Bid Protest Weekly Newsletter by Bryan R. King, Attorney, General Counsel PC
Date: Friday, December 13, 2013, 10:30am EST
RDT-Semper Tek JV, LLC, B-408811, December 9, 2013
JV Derichebourg-BMAR & Associates, LLC, B-408777, November 20, 2013
Tom Coughlin, the Super Bowl winning head coach of the New York Giants, is somewhat notorious for his insistence that if his players showed up to a meeting on time, they were actually late. He wanted his players arriving to meetings early, prepared and ready to go upon the meeting’s starting time. If the players failed to adhere to this philosophy, there were consequences. Government contractors might be wise to adopt Coach Coughlin’s “if you’re on time you’re late” rule when submitting proposal submissions.
Solicitations issued by the government have deadlines for when proposals have to be submitted.

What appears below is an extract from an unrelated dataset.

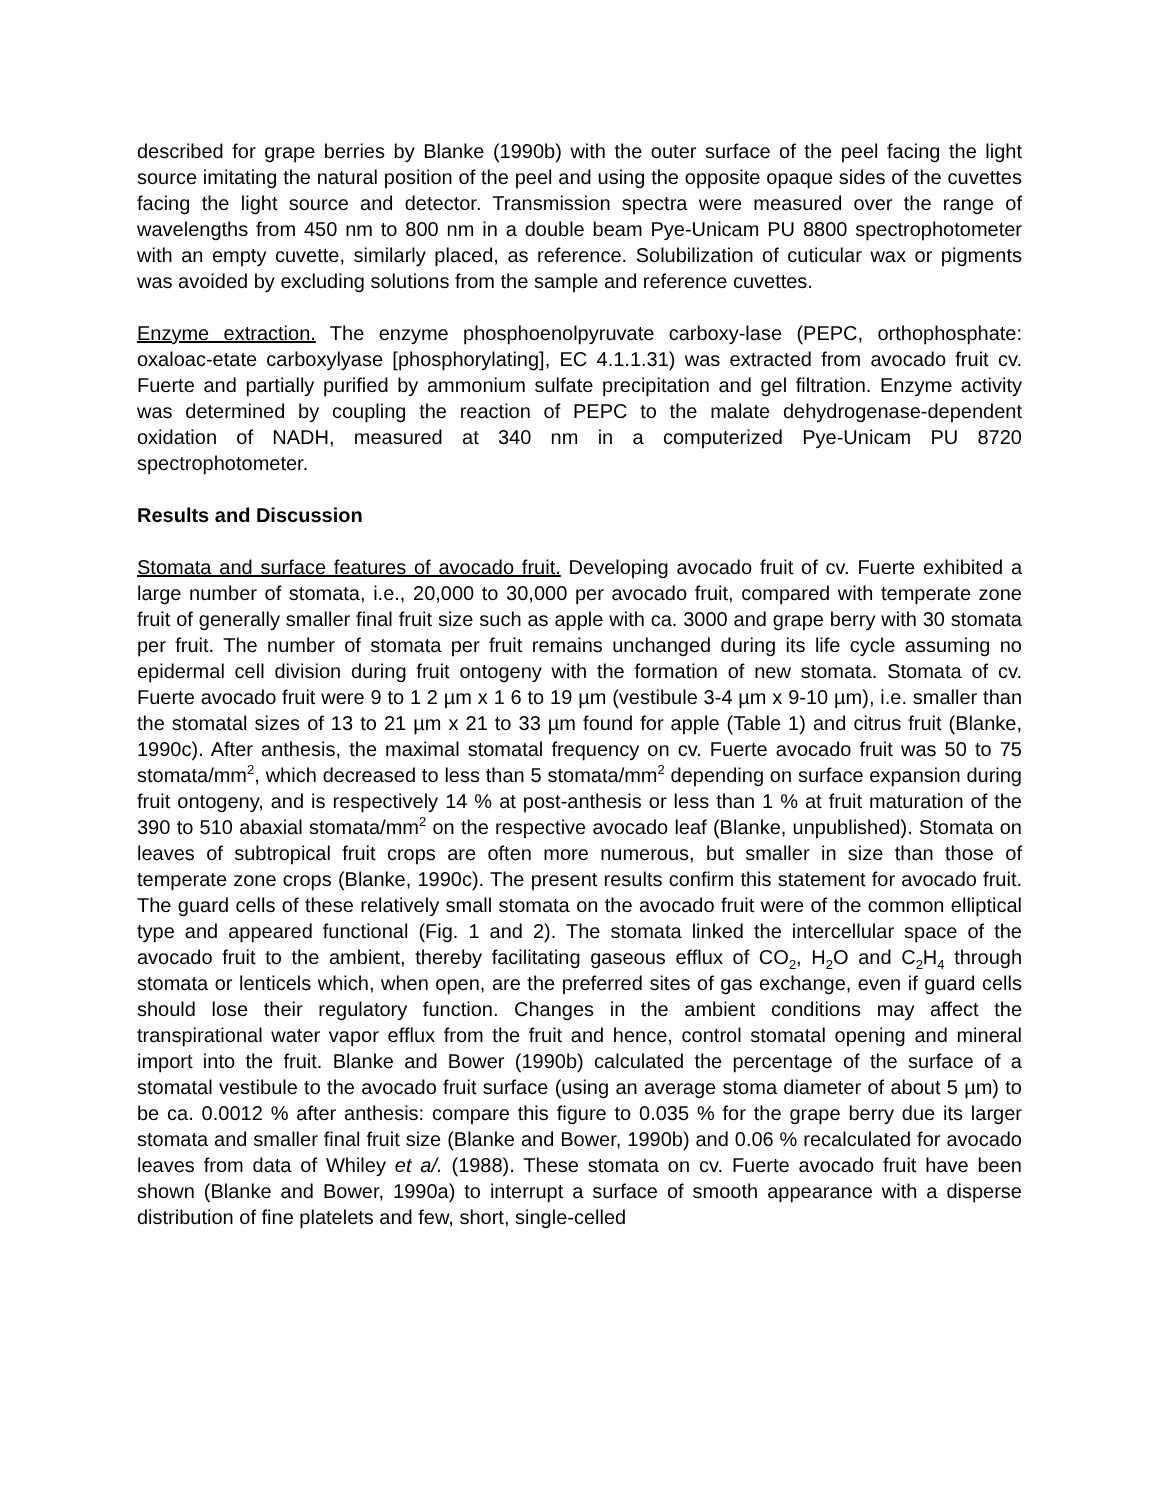described for grape berries by Blanke (1990b) with the outer surface of the peel facing the light source imitating the natural position of the peel and using the opposite opaque sides of the cuvettes facing the light source and detector. Transmission spectra were measured over the range of wavelengths from 450 nm to 800 nm in a double beam Pye-Unicam PU 8800 spectrophotometer with an empty cuvette, similarly placed, as reference. Solubilization of cuticular wax or pigments was avoided by excluding solutions from the sample and reference cuvettes.
Enzyme extraction. The enzyme phosphoenolpyruvate carboxy-lase (PEPC, orthophosphate: oxaloac-etate carboxylyase [phosphorylating], EC 4.1.1.31) was extracted from avocado fruit cv. Fuerte and partially purified by ammonium sulfate precipitation and gel filtration. Enzyme activity was determined by coupling the reaction of PEPC to the malate dehydrogenase-dependent oxidation of NADH, measured at 340 nm in a computerized Pye-Unicam PU 8720 spectrophotometer.
Results and Discussion
Stomata and surface features of avocado fruit. Developing avocado fruit of cv. Fuerte exhibited a large number of stomata, i.e., 20,000 to 30,000 per avocado fruit, compared with temperate zone fruit of generally smaller final fruit size such as apple with ca. 3000 and grape berry with 30 stomata per fruit. The number of stomata per fruit remains unchanged during its life cycle assuming no epidermal cell division during fruit ontogeny with the formation of new stomata. Stomata of cv. Fuerte avocado fruit were 9 to 1 2 µm x 1 6 to 19 µm (vestibule 3-4 µm x 9-10 µm), i.e. smaller than the stomatal sizes of 13 to 21 µm x 21 to 33 µm found for apple (Table 1) and citrus fruit (Blanke, 1990c). After anthesis, the maximal stomatal frequency on cv. Fuerte avocado fruit was 50 to 75 stomata/mm<sup>2</sup>, which decreased to less than 5 stomata/mm<sup>2</sup> depending on surface expansion during fruit ontogeny, and is respectively 14 % at post-anthesis or less than 1 % at fruit maturation of the 390 to 510 abaxial stomata/mm<sup>2</sup> on the respective avocado leaf (Blanke, unpublished). Stomata on leaves of subtropical fruit crops are often more numerous, but smaller in size than those of temperate zone crops (Blanke, 1990c). The present results confirm this statement for avocado fruit. The guard cells of these relatively small stomata on the avocado fruit were of the common elliptical type and appeared functional (Fig. 1 and 2). The stomata linked the intercellular space of the avocado fruit to the ambient, thereby facilitating gaseous efflux of CO<sub>2</sub>, H<sub>2</sub>O and C<sub>2</sub>H<sub>4</sub> through stomata or lenticels which, when open, are the preferred sites of gas exchange, even if guard cells should lose their regulatory function. Changes in the ambient conditions may affect the transpirational water vapor efflux from the fruit and hence, control stomatal opening and mineral import into the fruit. Blanke and Bower (1990b) calculated the percentage of the surface of a stomatal vestibule to the avocado fruit surface (using an average stoma diameter of about 5 µm) to be ca. 0.0012 % after anthesis: compare this figure to 0.035 % for the grape berry due its larger stomata and smaller final fruit size (Blanke and Bower, 1990b) and 0.06 % recalculated for avocado leaves from data of Whiley et a/. (1988). These stomata on cv. Fuerte avocado fruit have been shown (Blanke and Bower, 1990a) to interrupt a surface of smooth appearance with a disperse distribution of fine platelets and few, short, single-celled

You have to cut off the receipt of proposals at some point, right? But just as it is a certainty that a solicitation will have a deadline, it is almost just as certain that there will be an offeror waiting until the absolute last moment to submit its proposal in order to utilize every second of preparation time possible. GAO recently released two bid protest decisions highlighting the importance for government contractors to be very mindful of solicitation deadlines.
In negotiated procurements such as the two discussed below, procuring agencies are required to include a clause in the solicitation informing offerors that proposals received at the designated place after the exact time specified in the solicitation will be “late,” and will not considered for award. (FAR § 52.215-1). There are exceptions to this rule which allow the agency to accept a late proposal. However, these exceptions are extremely limited, and as demonstrated below, offerors submitting proposals after the deadline are generally out of luck.
In RDT-Sempter Tek JV, LLC, the Dept. of the Army, Corps of Engineers issued a solicitation allowing offerors to submit proposals by hand delivery. However, the solicitation instructed offerors electing to submit a proposal via hand delivery to call prior to delivery due to heightened security at the delivery site. The protester in this case followed the solicitation’s instructions, calling the contracting office several hours before the deadline. However, the protester waited until the last minute to actually deliver its proposal. The protester received a receipt from the agency’s mailroom time-stamped 2:03 p.m., which was three minutes after the deadline set by the solicitation.
In JV Derichebourg-BMAR & Associates, LLC, the Dept. of the Navy, Naval Facilities Engineering Command issued a solicitation advising offerors to submit proposals via email. The protester informed the agency it would be sending its proposal in pieces, with the attached proposal documents to be included in two separate emails. However, the protester only included attachments with its first email, apparently forgetting to attach documents to email number two. As a result, the agency only sent the protester a confirmation of receipt for the first email. After not having received receipt confirmation for the second email, the protester eventually resent the second email with the attachments, but this was done after the deadline for receipt of proposals.
In both cases, the protester attempted to shift blame to the agency for its late submission. In RDT-Sempter Tek JV, the protester argued that it actually delivered its proposal to the designated government location at 1:58 p.m., two whole minutes prior to the 2:00 p.m. deadline. Its argument was that its proposal was in the control of the government prior to the deadline, triggering an exception to the lateness rule. In JV Derichebourg-BMAR & Associates, the protester argued that the agency was unreasonable in failing to notify the protester of a missing attachment. In the protester’s view, because the agency was informed that it would be receiving two emails with attachments, and the second email failed to include an attachment, it was obvious that something was wrong with the second email. GAO rejected both arguments, denying both protests.
The key principle relied upon by GAO in both denials is that it is an offeror’s responsibility to ensure the timely and complete delivery of its proposal. It is the fault of the contractor, not the agency, when an offer is delivered so close to the deadline that a few minutes lost due to waiting for a mailroom attendant is the difference between an on-time and late proposal. Similarly, when an offeror forgets to attach a required document to an email, the blame falls on the offeror, not the agency.
Generally speaking, the government is not looking to do any contractor any favors. Contractors should be very mindful of solicitation deadlines, and remember Coach Coughlin’s philosophy, “if you’re on time, you’re late.” Best practice would be to factor in a cushion for any potential issues with delivery. After all, a crucial step to compete for a government contract is to actually submit a proposal. You can’t win if you’re not in the game.